No hay en nada de esto mayor sorpresa: no hay sorpresa en las divisiones entre bandos, ni en la utilización ideológica de una crisis humana que parece remota, ni en el incómodo tufillo a Guerra Fría que tienen demasiadas de nuestras conversaciones políticas en esta América Latina desorientada. Pero ahora deberíamos mirar más allá de todo esto. Ahora, cuando está a punto de cumplirse un año de esta invasión, cuando ya hemos visto de sobra —porque todo se ve y se sabe en nuestro mundo hiperconectado— las imágenes de sufrimiento que deja la guerra todos los días, podríamos echar mano de la navaja de Occam y volver a las constataciones simples: más allá de las alianzas o alineaciones que se hacen desde los gobiernos y los poderosos, es posible que nosotros, los ciudadanos de a pie, veamos en la guerra de Ucrania lo que es cuando uno ha apartado los velos: una invasión.

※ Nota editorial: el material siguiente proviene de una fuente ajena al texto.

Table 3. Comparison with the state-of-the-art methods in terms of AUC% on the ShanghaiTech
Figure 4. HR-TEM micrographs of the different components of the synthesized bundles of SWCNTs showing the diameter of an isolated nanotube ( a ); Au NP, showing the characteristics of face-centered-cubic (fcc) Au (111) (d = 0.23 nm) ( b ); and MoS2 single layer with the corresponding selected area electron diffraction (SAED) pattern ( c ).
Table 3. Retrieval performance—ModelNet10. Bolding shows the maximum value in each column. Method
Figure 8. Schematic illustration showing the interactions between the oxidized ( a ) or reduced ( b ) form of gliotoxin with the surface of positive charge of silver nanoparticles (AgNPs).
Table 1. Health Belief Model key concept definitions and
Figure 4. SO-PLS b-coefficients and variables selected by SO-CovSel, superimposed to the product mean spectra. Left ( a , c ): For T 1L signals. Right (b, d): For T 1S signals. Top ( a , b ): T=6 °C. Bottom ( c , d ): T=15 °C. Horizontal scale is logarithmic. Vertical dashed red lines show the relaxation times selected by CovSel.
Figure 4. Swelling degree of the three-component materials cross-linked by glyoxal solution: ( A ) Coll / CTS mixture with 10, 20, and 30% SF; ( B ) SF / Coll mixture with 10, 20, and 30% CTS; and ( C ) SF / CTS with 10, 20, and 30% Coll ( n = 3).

Así o con palabras parecidas lo dijo Sergio Jaramillo hace unos días, cuando nos convocó a un puñado de escritores y activistas para lanzar una suerte de llamado a la sociedad civil de América Latina. Jaramillo fue uno de los artífices de los acuerdos de paz del Teatro Colón, con los cuales el Gobierno de Juan Manuel Santos consiguió desmovilizar a la guerrilla de las FARC, pero ha montado esta campaña, #AguantaUcrania, sin ningún afán político ni representando a ninguna institución, ni a ningún partido, ni a ningún Gobierno: visitó hace poco la ciudad de Kiev y tomó nota de los estragos de la guerra, y escuchó los relatos de los ucranios sobre sus dolores recientes y los oyó también hablar de su angustia futura: pues se venía encima el invierno y la vida en la guerra, que había sido durísima durante meses, lo sería todavía más. Ese es el origen de esta campaña.

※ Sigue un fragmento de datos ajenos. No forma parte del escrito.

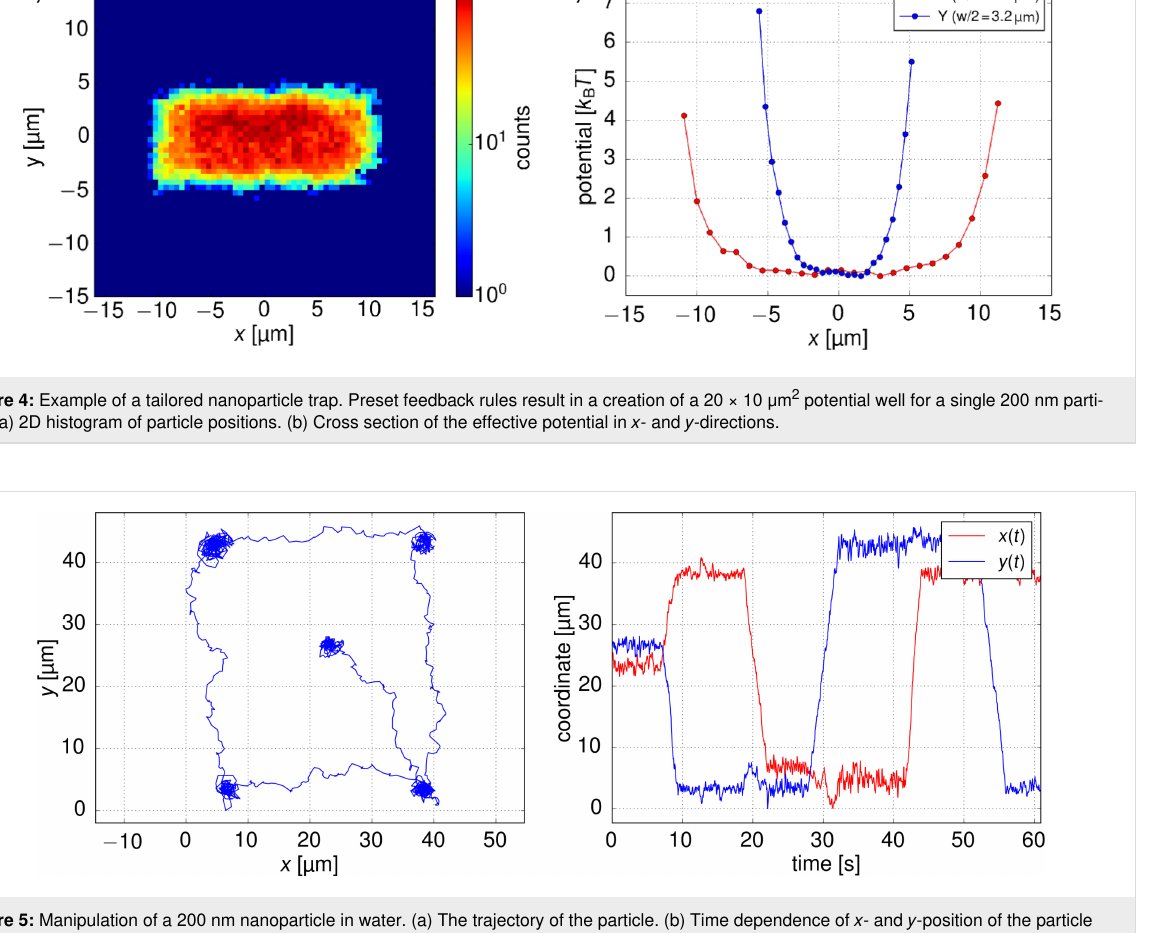
Figure 5: Manipulation of a 200 nm nanoparticle in water. (a) The trajectory of the particle. (b) Time dependence of x - and y -position of the particle during the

Se trata, verdaderamente, de un movimiento ciudadano, y lo mueven combustibles tan simples como la solidaridad y la admiración que nos produce a muchos la resistencia de los ucranios. Por supuesto, no hay que ser un cínico redomado para dudar de la utilidad de estas iniciativas, o para preguntarse por ella. Felizmente, eso fue lo que ocurrió el día de la presentación en público de #AguantaUcrania: la periodista colombiana Catalina Gómez le preguntó a Oleksandra Matviichuk, directora del Centro para las Libertades Civiles de Ucrania y Premio Nobel de la Paz del año pasado, si las declaraciones de apoyo de los ciudadanos de este continente remoto le servían de algo a su país agredido. Matviichuk, con enorme gratitud y más palabras, dijo que sí. No sólo porque les permite a los ucranios, que han resistido la agresión de Putin con algo que solo puede llamarse heroísmo, sentirse menos solos en el mundo, sino porque abre la posibilidad de resistir también en la otra guerra: la guerra de la información. Y en ese campo, creo yo, se jugarán muchas cosas.